• [What to work on]
1 - Answer these about the sentiment analysis notebook:
(a) Which two sentiment classes does its heading name for the IMDB reviews?
(b) What value is passed as untar in the get_file call?
(c) Which file in the pos folder is opened as the sample?
2 - Resume the sentiment analysis notebook after its final cell, which prints a sample review.
═════ Given text ═════
# Sentiment Analysis

## A binary classification of IMDB reviews' sentiments (positive or negative).

In [3]:
import matplotlib.pyplot as plt
import os
import re 
import shutil
import string 
import tensorflow as tf
from tensorflow.keras import layers
from tensorflow.keras import losses

In [4]:
url = 'https://ai.stanford.edu/~amaas/data/sentiment/aclImdb_v1.tar.gz'

dataset = tf.keras.utils.get_file('aclImdb_v1', url, untar=True, cache_dir='.', cache_subdir='')

dataset_dir = os.path.join(os.path.dirname(dataset), 'aclImdb')

In [6]:
os.listdir(dataset_dir) 

['imdb.vocab', 'imdbEr.txt', 'README', 'test', 'train']

In [7]:
train_dir = os.path.join(dataset_dir, 'train')
train_dir

'.\\aclImdb\\train'

In [8]:
os.listdir(train_dir)

['labeledBow.feat',
 'neg',
 'pos',
 'unsup',
 'unsupBow.feat',
 'urls_neg.txt',
 'urls_pos.txt',
 'urls_unsup.txt']

In [9]:
sample_file = os.path.join(train_dir, 'pos/1181_9.txt')
with open(sample_file) as f:
    print(f.read())
═════ Supplied material ═════
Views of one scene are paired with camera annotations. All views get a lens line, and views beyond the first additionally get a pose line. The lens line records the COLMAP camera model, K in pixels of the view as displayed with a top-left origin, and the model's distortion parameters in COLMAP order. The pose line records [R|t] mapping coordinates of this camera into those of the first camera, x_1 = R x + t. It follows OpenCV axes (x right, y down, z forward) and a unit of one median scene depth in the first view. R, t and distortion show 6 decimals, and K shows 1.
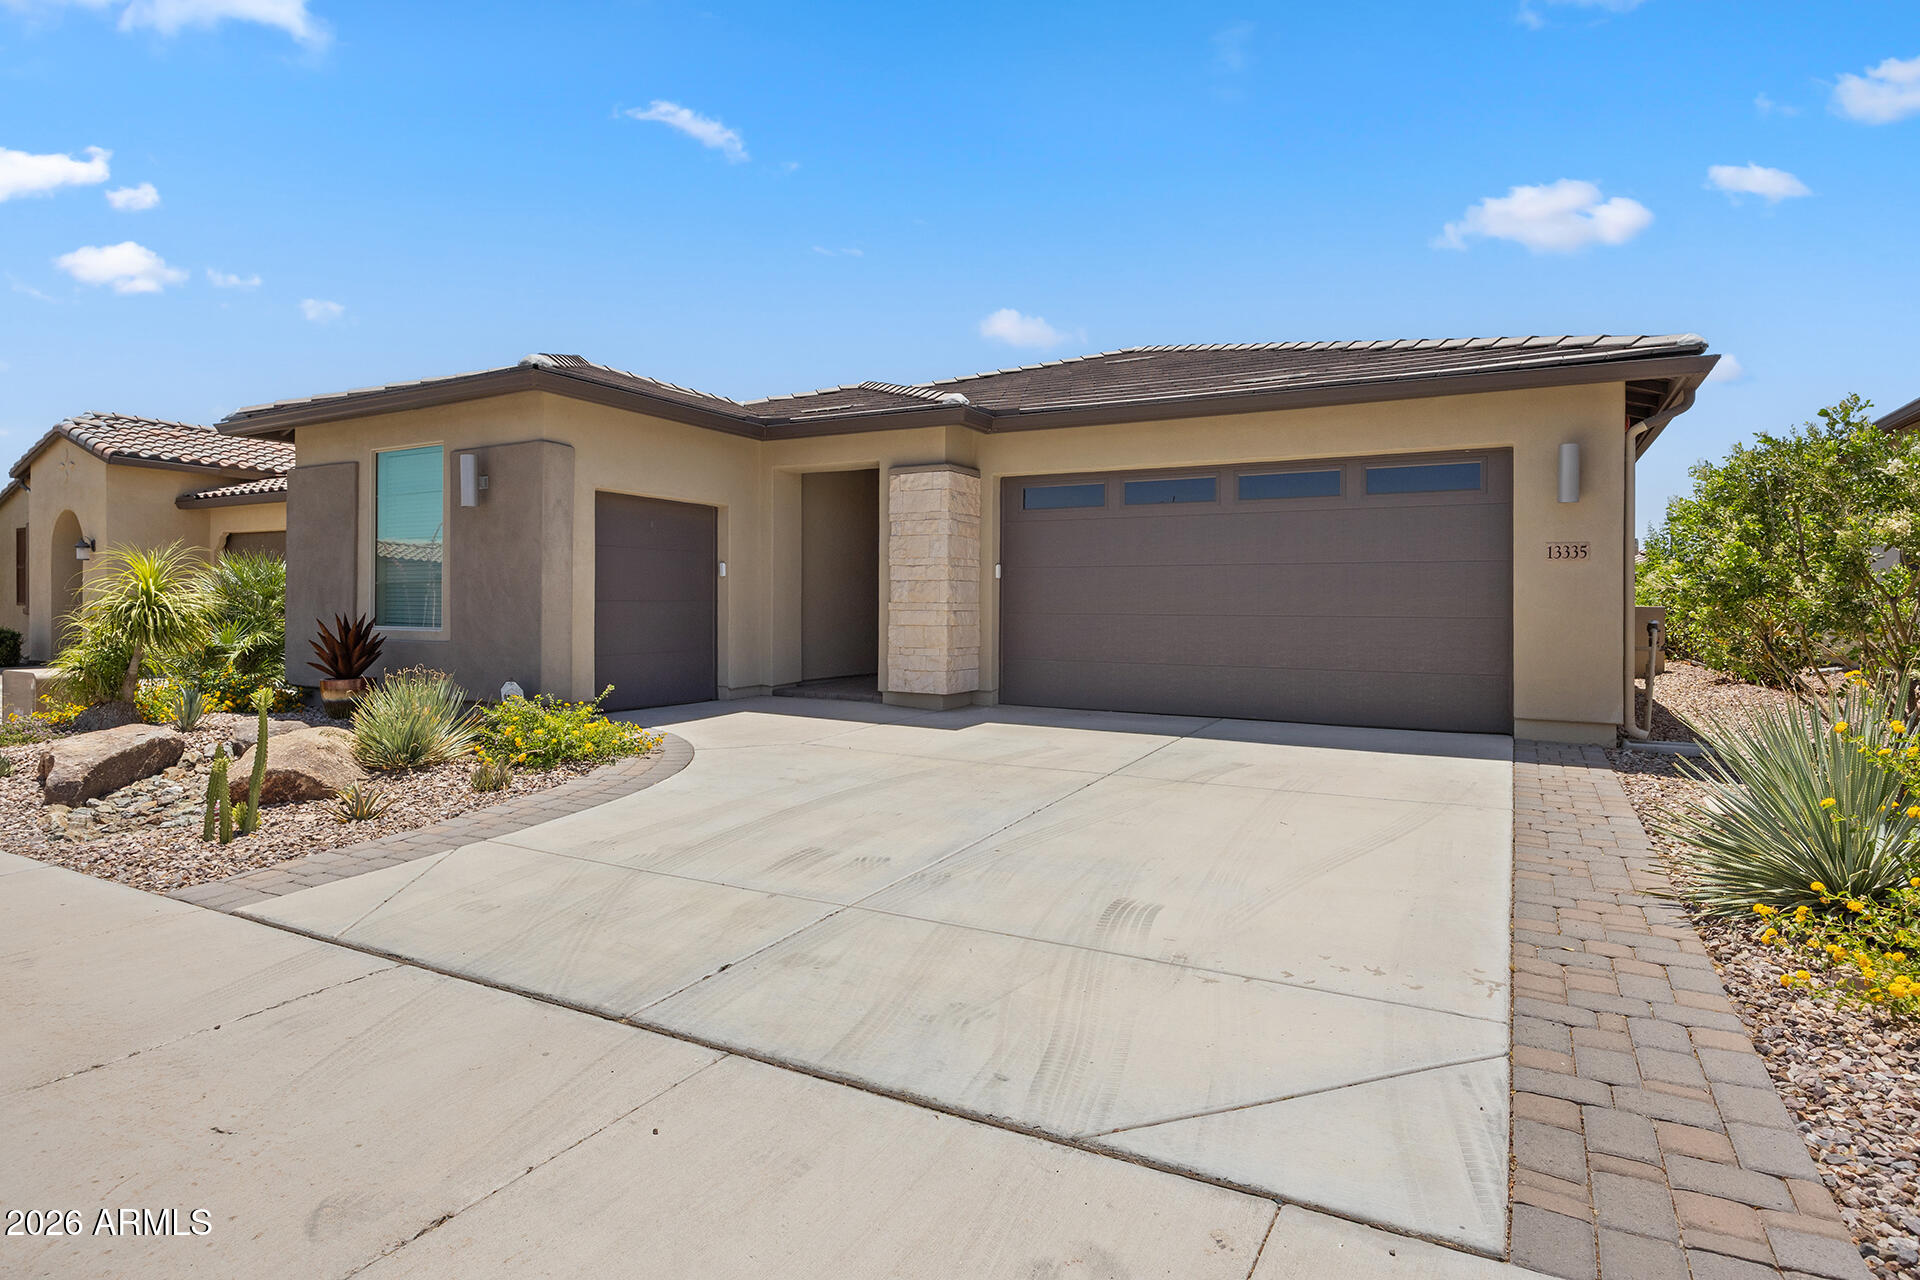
═════
• [Answers in order]
1 -
(a) Positive and negative.
(b) True.
(c) 1181_9.txt

2 -
Rachel Griffiths writes and directs this award winning short film. A heartwarming story about coping with grief and cherishing the memory of those we've loved and lost. Although, only 15 minutes long, Griffiths manages to capture so much emotion and truth onto film in the short space of time. Bud Tingwell gives a touching performance as Will, a widower struggling to cope with his wife's death. Will is confronted by the harsh reality of loneliness and helplessness as he proceeds to take care of Ruth's pet cow, Tulip. The film displays the grief and responsibility one feels for those they have loved and lost. Good cinematography, great direction, and superbly acted. It will bring tears to all those who have lost a loved one, and survived.


To load the data off disk and prepare it into a format suitable for training, we use the "text_dataset_from_directory"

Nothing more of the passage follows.